Single by The Feeling
- Released: 15 December 2008
- Length: 3:25
- Label: Universal
- Songwriter(s): The Feeling
- Producer(s): The Feeling

The Feeling singles chronology
| "Join with Us" (2008) | "Feels Like Christmas" (2008) | "Set My World on Fire" (2011) |

= Feels Like Christmas =

"Feels Like Christmas" is the tenth single released by the soft rock/pop group The Feeling as a one-off promotional single before the Christmas chart. It was released as a download-only single on 15 December 2008. The song was originally written by lead singer Dan Gillespie Sells several years before on his piano. He said on the band's official website: "I'm the opposite of the 'Bah Humbug' Christmas grump.
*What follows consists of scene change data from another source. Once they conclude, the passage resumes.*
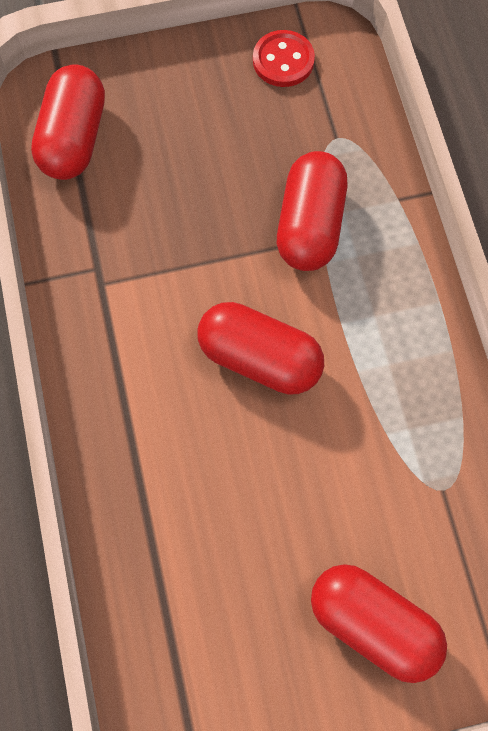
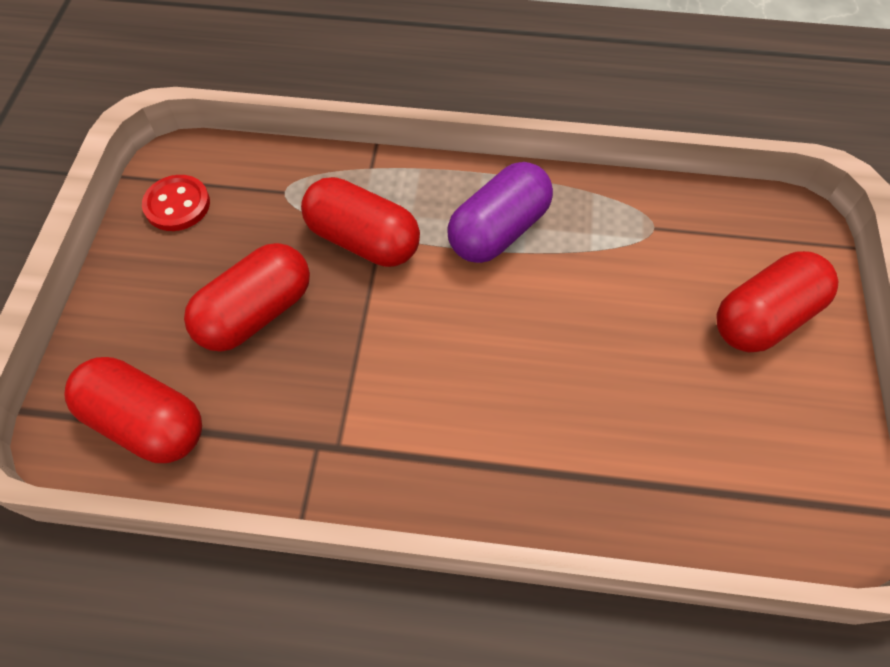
camera: 70 degrees left, 10 degrees down
(260, 358) = (482, 325): red capsule -> red capsule (256, 313)
(373, 340) = (498, 230): none -> purple capsule

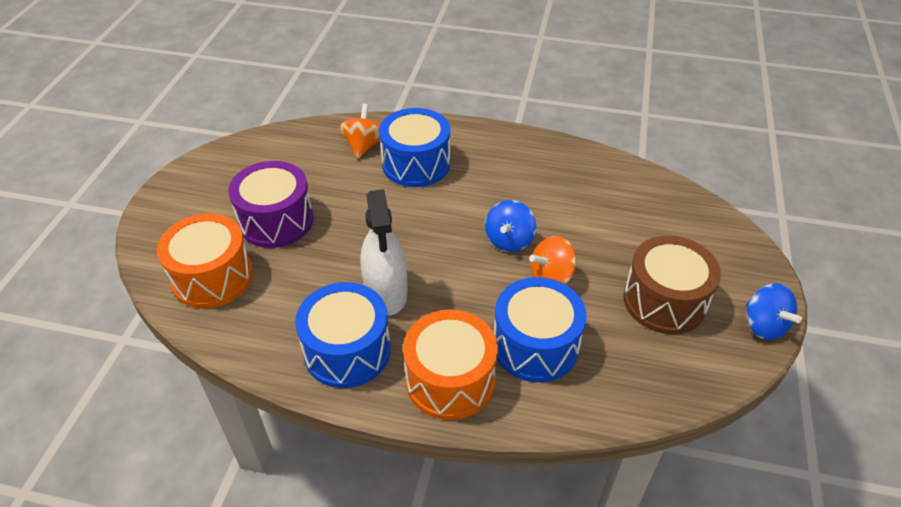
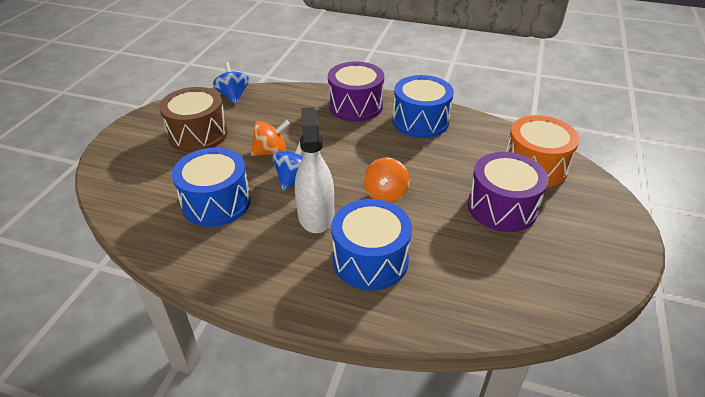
camera: 175 degrees left, 5 degrees down
(363, 146) = (432, 289): orange spinning top -> orange spinning top (385, 194)
(386, 292) = (397, 149): white spray bottle -> white spray bottle (316, 215)
(450, 380) = (355, 106): orange drum -> purple drum
(535, 345) = (298, 117): blue drum -> blue drum (216, 202)
(764, 325) = (143, 119): blue spinning top -> blue spinning top (233, 96)

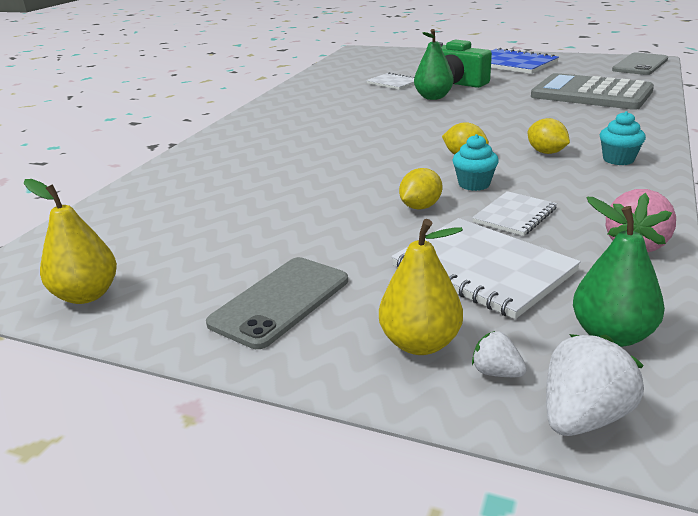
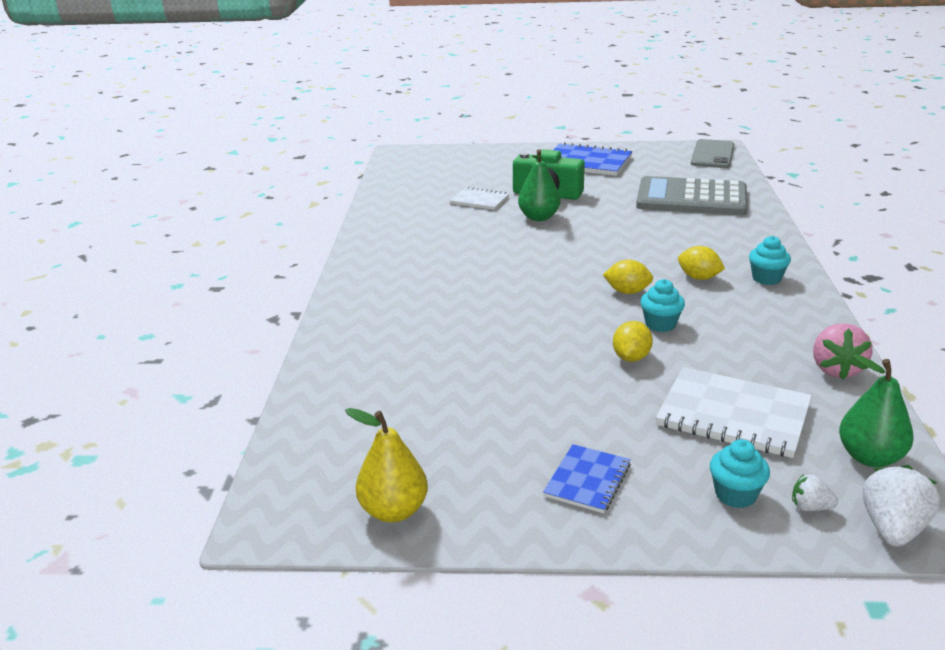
camera: 20 degrees left, 0 degrees up
(280, 301) = (587, 480): grey phone -> blue notebook
(420, 343) = (735, 495): yellow pear -> turquoise cupcake
(514, 215) = (720, 354): white notebook -> none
I've always loved Christmas and the surrounding hullabaloo – especially the songs from Bing to Slade to Wizzard to Bing and Bowie. I wrote and recorded this one several years ago on the piano, but never intended it to be released so I kept it a secret. We added the drums and strings this year and then we thought it might be a good time to let people hear it to see what they thought!"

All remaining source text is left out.